Morphological and Metabolic Features of Brain Aging in Rodents, Ruminants, Carnivores, and Non-Human Primates

Abstract

Brain aging in mammals is characterized by morphological and functional changes in neural cells. Macroscopically, this process, leading to progressive cerebral volume loss and functional decline, includes memory and motor neuron deficits, as well as behavioral disorders. Morphologically, brain aging is associated with aged neurons and astrocytes, appearing enlarged and flattened, and expressing enhanced pH-dependent β-galactosidase activity. Multiple mechanisms are considered hallmarks of cellular senescence in vitro, including cell cycle arrest, increased lysosomal activity, telomere shortening, oxidative stress, and DNA damage. The most common markers for senescence identification were identified in (i) proteins implicated in cell cycle arrest, such as p16, p21, and p53, (ii) increased lysosomal mass, and (iii) increased reactive oxygen species (ROS) and senescence-associated secretory phenotype (SASP) expression. Finally, dysfunctional autophagy, a process occurring during aging, contributes to altering brain homeostasis. The brains of mammals can be studied at cellular and subcellular levels to elucidate the mechanisms on the basis of age-related and degenerative disorders. The aim of this review is to summarize and update the most recent knowledge about brain aging through a comparative approach, where similarities and differences in some mammalian species are considered.

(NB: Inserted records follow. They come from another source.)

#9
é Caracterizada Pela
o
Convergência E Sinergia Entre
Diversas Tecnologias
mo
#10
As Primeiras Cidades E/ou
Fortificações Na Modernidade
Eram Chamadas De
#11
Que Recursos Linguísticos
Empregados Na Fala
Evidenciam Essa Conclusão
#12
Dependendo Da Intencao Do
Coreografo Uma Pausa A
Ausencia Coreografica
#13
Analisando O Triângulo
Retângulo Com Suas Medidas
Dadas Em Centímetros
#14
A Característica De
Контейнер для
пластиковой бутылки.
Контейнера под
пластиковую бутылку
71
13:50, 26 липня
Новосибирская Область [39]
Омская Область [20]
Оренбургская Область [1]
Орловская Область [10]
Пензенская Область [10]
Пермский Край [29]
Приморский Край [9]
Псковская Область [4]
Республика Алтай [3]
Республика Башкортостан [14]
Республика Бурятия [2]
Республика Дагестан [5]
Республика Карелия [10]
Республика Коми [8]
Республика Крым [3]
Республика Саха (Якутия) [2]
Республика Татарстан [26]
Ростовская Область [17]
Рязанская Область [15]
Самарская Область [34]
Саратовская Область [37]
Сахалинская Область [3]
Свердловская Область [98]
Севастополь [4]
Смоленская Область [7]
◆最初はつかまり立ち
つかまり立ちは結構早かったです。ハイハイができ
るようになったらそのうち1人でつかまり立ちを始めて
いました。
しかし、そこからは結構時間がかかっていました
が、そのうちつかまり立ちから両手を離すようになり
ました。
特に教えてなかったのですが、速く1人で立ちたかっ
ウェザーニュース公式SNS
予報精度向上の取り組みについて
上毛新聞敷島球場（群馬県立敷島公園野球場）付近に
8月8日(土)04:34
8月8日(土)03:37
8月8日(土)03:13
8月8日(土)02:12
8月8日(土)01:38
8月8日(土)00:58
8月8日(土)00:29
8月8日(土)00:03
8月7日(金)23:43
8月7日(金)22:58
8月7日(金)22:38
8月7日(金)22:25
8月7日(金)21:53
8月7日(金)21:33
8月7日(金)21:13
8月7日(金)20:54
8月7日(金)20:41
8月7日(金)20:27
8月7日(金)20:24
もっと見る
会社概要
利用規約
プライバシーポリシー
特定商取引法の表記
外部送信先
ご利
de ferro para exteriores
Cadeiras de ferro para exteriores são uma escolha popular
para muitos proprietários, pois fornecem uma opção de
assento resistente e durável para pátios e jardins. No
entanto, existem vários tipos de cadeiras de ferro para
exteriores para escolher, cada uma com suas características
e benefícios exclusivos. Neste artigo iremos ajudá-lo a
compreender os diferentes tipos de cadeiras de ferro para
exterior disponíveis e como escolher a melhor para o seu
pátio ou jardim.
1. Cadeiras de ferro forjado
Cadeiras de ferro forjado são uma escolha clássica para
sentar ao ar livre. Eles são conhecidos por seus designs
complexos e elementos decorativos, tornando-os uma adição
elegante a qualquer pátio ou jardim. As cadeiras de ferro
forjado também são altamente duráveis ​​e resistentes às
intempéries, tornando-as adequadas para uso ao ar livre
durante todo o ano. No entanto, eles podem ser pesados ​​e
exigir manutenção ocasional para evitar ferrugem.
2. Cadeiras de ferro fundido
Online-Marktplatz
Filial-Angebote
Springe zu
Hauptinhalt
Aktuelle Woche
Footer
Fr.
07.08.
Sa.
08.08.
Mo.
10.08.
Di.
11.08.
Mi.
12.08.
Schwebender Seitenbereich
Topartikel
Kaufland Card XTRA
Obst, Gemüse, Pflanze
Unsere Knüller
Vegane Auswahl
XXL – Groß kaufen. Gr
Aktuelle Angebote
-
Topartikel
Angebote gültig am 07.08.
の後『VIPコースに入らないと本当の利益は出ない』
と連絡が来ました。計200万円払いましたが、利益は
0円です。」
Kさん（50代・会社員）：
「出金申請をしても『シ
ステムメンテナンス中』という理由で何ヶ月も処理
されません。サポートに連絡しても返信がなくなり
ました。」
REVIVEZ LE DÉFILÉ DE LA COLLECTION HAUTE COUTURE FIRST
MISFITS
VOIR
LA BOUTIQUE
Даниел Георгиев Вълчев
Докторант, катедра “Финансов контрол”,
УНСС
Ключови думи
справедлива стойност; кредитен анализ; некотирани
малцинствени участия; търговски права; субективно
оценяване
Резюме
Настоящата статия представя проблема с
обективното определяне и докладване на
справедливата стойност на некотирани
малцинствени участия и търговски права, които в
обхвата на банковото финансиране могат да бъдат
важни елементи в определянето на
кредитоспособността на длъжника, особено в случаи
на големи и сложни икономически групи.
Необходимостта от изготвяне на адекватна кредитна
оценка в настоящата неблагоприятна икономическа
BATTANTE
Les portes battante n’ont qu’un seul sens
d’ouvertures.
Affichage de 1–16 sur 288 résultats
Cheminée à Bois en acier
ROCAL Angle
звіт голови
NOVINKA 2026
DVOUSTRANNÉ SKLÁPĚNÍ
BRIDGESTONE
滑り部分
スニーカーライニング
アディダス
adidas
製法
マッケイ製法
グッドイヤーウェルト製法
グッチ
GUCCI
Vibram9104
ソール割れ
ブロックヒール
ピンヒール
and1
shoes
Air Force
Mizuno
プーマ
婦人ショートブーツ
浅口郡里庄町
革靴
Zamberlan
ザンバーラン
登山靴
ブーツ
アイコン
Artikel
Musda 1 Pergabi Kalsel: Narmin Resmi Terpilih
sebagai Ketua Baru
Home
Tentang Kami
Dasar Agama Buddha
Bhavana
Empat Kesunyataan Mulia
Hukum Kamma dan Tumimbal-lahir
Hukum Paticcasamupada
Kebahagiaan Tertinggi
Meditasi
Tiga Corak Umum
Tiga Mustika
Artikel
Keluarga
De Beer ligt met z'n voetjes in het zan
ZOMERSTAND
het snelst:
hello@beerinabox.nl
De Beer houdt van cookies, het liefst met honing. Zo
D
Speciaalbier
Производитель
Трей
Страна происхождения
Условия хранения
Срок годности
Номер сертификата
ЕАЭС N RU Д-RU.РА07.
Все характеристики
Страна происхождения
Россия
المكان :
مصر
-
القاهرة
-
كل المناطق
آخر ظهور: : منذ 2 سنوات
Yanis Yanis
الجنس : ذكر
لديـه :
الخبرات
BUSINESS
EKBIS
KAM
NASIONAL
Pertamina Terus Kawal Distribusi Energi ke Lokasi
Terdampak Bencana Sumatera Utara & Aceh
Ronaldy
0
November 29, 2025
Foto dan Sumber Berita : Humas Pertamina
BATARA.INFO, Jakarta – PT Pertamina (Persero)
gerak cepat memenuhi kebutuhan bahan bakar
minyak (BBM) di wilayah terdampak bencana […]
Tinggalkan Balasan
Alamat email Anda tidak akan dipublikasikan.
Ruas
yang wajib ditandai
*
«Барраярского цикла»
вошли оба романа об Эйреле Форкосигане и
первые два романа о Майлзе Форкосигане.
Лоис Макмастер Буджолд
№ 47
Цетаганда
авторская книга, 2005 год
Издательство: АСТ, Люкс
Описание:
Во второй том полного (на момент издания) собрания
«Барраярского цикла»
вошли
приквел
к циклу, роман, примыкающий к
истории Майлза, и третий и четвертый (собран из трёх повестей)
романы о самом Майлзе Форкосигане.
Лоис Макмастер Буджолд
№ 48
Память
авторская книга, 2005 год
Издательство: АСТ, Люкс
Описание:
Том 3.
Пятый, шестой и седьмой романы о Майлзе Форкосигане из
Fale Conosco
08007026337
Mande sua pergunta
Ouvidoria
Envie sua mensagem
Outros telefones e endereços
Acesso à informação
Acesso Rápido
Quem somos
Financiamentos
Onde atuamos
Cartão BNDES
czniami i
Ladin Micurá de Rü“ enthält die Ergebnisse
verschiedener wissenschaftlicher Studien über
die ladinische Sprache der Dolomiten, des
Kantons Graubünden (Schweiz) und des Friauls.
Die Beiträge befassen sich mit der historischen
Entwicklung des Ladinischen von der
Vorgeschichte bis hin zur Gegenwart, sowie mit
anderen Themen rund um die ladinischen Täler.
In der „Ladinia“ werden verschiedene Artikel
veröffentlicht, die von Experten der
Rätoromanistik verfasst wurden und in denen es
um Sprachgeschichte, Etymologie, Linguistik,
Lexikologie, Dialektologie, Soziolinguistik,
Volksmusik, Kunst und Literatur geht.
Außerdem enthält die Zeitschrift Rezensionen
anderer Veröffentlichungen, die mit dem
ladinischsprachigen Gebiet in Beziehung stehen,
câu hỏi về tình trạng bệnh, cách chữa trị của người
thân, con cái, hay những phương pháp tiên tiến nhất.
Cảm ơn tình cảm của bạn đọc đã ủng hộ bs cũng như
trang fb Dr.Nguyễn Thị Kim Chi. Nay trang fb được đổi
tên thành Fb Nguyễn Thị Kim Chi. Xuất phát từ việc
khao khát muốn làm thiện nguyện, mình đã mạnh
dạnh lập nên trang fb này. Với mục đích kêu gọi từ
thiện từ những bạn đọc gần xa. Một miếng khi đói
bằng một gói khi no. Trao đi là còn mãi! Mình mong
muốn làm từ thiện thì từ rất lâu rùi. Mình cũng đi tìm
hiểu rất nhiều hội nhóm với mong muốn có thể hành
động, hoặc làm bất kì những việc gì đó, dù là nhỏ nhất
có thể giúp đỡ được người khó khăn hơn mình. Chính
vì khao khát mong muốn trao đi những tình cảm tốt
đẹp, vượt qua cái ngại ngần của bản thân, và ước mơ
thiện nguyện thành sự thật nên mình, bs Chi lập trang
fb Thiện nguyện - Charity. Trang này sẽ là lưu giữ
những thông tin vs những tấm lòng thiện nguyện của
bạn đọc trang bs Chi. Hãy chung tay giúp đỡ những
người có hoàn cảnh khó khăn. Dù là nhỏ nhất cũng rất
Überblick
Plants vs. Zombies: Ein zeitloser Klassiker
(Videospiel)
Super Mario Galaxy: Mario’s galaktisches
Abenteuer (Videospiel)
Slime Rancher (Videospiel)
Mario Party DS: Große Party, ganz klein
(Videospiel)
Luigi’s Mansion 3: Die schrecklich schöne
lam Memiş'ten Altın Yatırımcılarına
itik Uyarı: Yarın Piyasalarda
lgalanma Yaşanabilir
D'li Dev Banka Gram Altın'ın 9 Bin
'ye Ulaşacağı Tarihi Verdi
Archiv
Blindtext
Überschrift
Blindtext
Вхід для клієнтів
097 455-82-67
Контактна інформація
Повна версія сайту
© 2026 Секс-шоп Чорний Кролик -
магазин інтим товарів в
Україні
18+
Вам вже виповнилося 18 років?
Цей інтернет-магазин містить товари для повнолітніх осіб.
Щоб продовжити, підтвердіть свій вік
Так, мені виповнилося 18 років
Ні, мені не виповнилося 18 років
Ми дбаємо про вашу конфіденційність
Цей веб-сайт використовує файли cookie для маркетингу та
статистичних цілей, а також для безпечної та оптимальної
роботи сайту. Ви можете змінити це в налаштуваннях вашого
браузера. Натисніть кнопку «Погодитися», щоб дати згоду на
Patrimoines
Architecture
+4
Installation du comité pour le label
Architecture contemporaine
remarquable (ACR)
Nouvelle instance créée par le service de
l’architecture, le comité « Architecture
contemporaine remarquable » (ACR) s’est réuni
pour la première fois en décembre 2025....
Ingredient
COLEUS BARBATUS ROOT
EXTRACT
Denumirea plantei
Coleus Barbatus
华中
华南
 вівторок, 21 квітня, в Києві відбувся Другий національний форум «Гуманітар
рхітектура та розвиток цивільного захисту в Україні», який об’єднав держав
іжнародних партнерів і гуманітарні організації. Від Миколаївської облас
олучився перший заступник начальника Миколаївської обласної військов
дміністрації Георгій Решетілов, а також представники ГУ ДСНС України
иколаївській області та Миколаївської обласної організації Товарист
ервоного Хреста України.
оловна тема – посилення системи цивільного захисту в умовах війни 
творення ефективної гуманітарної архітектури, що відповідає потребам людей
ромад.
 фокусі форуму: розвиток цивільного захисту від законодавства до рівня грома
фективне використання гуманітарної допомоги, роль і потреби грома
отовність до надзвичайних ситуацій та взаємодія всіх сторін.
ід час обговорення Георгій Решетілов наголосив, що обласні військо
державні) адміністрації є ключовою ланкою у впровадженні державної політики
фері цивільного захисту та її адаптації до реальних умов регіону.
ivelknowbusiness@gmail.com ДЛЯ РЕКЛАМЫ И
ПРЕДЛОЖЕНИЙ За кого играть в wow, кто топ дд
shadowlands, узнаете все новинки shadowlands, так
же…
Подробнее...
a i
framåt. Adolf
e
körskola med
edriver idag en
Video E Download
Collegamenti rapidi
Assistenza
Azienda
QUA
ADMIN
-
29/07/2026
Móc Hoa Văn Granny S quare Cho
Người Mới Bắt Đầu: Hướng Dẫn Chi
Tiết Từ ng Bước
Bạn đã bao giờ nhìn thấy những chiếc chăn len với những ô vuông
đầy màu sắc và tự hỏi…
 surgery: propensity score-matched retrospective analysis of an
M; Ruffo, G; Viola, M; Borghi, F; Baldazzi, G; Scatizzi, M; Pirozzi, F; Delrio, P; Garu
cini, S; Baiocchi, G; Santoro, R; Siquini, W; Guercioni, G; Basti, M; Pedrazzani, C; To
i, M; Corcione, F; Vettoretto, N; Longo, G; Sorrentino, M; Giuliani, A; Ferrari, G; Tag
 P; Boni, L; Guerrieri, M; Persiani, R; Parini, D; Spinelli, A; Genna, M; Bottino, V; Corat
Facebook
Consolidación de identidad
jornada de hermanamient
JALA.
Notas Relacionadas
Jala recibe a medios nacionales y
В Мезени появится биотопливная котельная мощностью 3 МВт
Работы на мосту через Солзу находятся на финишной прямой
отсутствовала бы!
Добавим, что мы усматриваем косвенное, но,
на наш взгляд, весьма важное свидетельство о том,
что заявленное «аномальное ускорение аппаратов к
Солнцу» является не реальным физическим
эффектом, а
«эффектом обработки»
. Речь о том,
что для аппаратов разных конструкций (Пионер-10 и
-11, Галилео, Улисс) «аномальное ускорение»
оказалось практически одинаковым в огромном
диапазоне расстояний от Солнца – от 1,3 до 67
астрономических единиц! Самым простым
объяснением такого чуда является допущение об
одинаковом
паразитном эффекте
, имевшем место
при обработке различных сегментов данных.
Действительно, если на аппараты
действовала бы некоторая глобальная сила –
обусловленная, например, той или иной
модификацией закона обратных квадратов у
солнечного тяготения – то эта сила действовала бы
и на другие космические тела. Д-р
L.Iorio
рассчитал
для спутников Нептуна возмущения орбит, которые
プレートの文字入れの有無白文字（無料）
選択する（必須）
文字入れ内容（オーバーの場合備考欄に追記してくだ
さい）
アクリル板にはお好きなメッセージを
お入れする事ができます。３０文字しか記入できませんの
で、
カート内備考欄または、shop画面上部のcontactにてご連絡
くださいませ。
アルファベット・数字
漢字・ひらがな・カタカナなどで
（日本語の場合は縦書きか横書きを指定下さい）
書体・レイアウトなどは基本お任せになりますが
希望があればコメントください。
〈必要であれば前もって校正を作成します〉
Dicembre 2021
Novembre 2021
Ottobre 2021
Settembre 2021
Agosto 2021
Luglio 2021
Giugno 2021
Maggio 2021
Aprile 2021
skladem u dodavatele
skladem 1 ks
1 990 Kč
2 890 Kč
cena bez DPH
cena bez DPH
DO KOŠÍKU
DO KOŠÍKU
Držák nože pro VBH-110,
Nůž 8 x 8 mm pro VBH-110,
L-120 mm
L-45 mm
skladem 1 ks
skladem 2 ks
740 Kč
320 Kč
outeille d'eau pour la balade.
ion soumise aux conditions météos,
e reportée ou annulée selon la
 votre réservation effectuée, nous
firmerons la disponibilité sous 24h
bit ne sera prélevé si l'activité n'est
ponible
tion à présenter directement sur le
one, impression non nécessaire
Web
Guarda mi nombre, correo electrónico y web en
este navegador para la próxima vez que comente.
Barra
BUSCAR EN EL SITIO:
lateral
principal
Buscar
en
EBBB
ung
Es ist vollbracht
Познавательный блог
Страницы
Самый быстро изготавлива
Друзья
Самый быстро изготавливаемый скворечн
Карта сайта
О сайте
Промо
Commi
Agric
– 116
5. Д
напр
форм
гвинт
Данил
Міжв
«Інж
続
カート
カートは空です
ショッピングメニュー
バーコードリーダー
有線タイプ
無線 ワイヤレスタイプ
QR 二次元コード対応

Keywords: brain aging; caloric restriction; mammals; metabolism; neural cells; nutrients.

Figure 1

The process of brain aging. (a) Sheep fetal healthy neurons positive for the marker β-III tubulin (red). Bar = 50 µm. (b) Sheep fetal aged neurons at 30 days of culture. Note the flat and enlarged morphology. Bar = 25 µm. (c) Schematic showing the main mechanisms determining cell senescence.